╭─ Data in this exercise

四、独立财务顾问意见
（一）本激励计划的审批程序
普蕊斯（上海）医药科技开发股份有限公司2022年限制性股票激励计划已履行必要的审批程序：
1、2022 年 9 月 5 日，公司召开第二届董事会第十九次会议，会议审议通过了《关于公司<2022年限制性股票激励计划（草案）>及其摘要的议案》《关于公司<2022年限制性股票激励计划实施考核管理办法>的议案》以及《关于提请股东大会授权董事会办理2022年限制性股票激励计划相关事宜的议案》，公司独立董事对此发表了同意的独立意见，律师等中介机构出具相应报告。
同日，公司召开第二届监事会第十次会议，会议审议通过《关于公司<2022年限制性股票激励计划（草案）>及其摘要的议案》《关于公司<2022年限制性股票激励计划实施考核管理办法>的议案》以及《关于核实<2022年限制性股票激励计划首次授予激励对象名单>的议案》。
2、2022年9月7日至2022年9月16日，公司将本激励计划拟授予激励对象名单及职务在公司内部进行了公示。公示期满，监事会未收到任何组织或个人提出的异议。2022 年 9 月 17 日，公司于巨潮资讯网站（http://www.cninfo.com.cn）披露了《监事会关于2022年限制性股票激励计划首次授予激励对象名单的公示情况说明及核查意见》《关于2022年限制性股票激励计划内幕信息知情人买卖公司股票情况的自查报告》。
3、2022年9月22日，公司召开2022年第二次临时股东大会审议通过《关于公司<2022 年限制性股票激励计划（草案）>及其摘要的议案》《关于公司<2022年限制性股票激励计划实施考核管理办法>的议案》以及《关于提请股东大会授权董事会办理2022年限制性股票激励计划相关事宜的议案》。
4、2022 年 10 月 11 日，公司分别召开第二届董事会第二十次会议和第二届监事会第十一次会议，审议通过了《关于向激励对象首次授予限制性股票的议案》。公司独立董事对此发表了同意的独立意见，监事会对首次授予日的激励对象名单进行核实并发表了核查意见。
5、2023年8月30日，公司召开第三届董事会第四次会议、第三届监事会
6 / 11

╰─
╭─ Data in this exercise

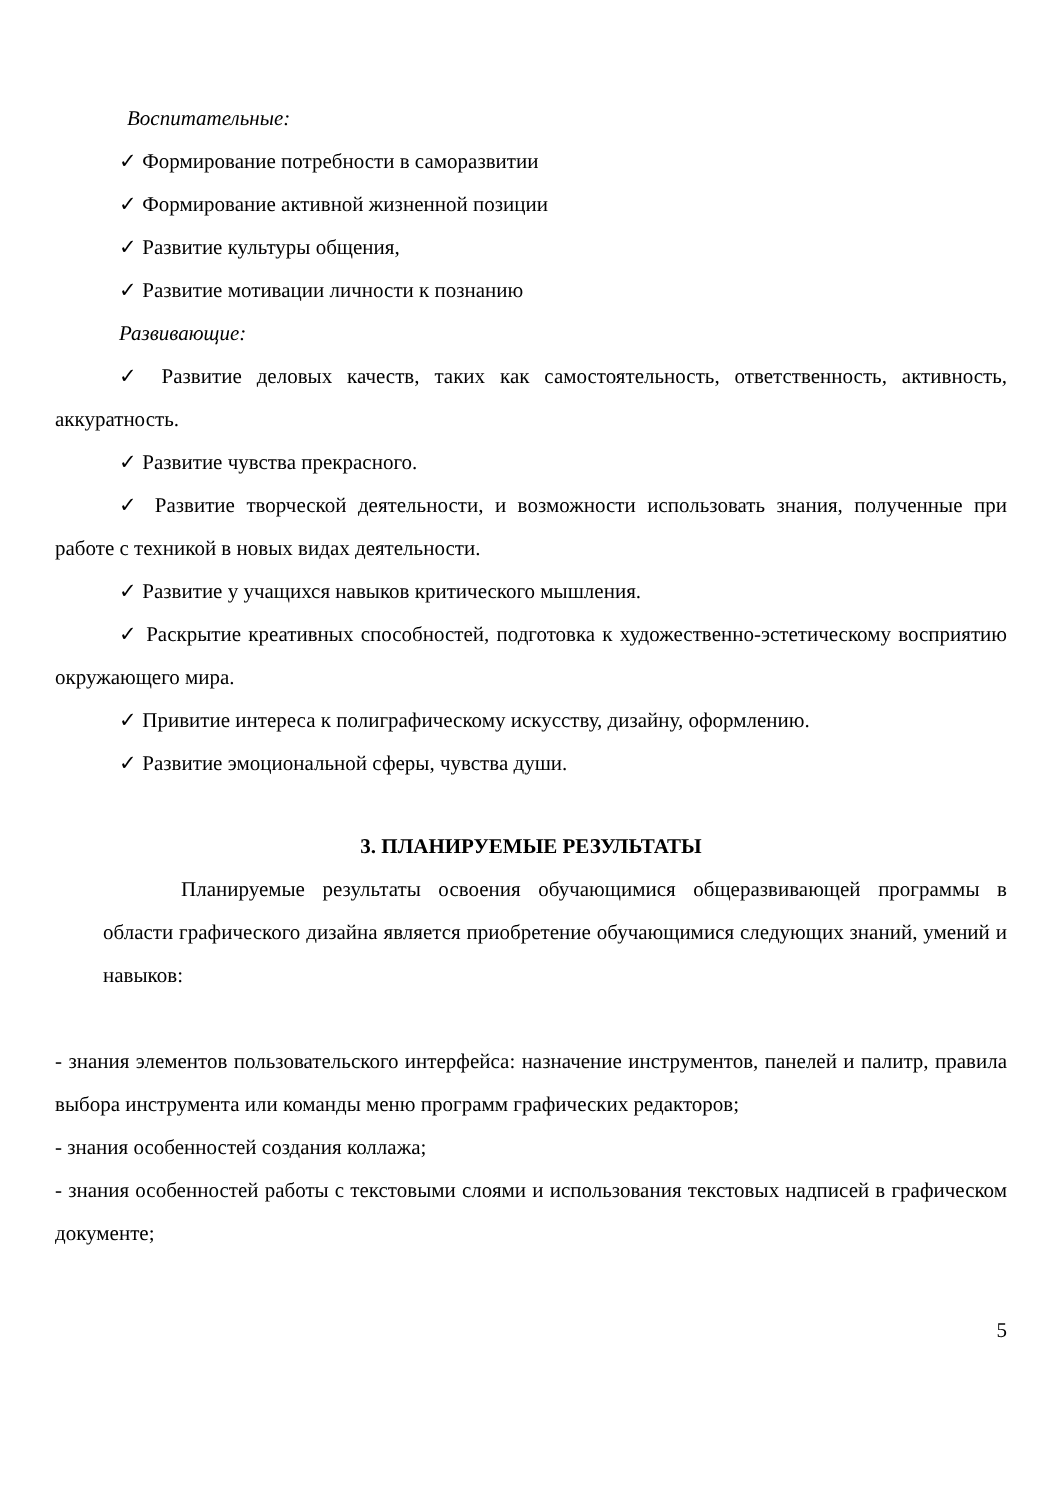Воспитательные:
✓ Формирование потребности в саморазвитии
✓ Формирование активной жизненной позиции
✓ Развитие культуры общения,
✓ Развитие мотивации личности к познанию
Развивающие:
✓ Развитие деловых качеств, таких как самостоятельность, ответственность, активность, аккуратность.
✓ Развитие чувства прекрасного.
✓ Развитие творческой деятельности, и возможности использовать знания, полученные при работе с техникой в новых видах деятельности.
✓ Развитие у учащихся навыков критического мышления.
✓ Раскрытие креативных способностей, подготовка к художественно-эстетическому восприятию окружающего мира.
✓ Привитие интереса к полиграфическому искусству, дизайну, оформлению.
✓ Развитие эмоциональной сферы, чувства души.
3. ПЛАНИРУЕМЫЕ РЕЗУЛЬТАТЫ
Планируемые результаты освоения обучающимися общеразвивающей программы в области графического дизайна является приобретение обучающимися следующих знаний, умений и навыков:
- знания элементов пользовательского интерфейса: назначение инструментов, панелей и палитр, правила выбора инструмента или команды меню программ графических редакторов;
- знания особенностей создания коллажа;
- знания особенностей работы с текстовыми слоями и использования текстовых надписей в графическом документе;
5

╰─

#### Brief
In the listing above, show every line with the word "особенностей".

#### Response to the exercise
- знания особенностей создания коллажа;
- знания особенностей работы с текстовыми слоями и использования текстовых надписей в графическом документе;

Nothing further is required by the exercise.